#### Problem to work on:
The expected copy holds every entry exactly and none of the pictures.

====== Given information

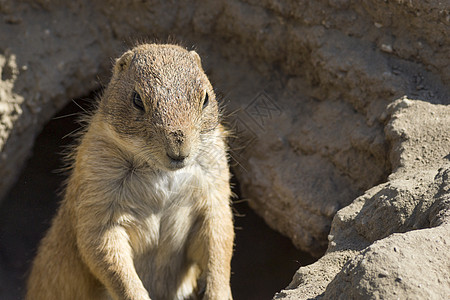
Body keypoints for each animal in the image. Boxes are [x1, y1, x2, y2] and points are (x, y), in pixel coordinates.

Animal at [25, 43, 236, 300]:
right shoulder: (98, 188)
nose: (179, 150)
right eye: (137, 100)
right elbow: (106, 253)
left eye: (205, 98)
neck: (161, 172)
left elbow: (219, 240)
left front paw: (218, 292)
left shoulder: (213, 190)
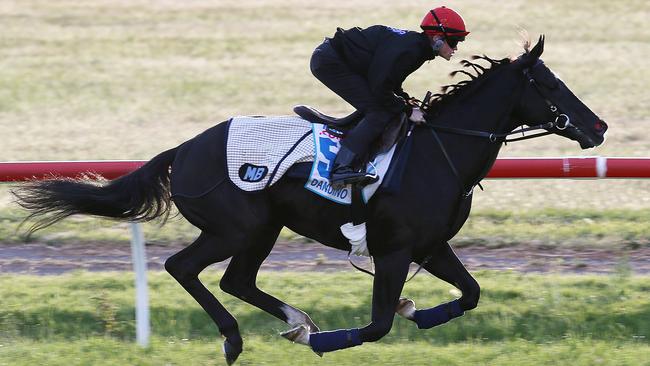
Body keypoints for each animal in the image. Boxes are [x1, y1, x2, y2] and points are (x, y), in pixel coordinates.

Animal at [12, 36, 604, 364]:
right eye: (551, 85)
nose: (597, 127)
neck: (441, 152)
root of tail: (184, 148)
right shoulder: (394, 251)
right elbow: (377, 326)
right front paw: (335, 340)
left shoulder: (432, 246)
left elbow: (472, 294)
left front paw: (417, 309)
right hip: (236, 227)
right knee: (183, 267)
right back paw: (237, 339)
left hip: (264, 229)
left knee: (236, 280)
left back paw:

============

#### Result for this task:
Body keypoints for each animal in the image. Boxes are [x1, y1, x2, y2] and points are (x, y), in pixel coordinates.

Animal at [25, 43, 236, 300]:
right shoulder: (98, 188)
nose: (179, 150)
right eye: (137, 100)
right elbow: (106, 253)
left eye: (205, 98)
neck: (161, 172)
left elbow: (219, 240)
left front paw: (218, 292)
left shoulder: (213, 190)
Body keypoints for each animal in the image. Boxes are [x1, y1, x2, y2] and points are (x, y), in pixel coordinates.

Animal at [12, 36, 604, 364]:
right eye: (551, 85)
nose: (597, 127)
neck: (441, 152)
root of tail: (184, 148)
right shoulder: (394, 251)
right elbow: (377, 326)
right front paw: (335, 340)
left shoulder: (432, 246)
left elbow: (472, 294)
left front paw: (417, 309)
right hip: (236, 227)
right knee: (183, 267)
right back paw: (237, 339)
left hip: (264, 229)
left knee: (236, 280)
left back paw:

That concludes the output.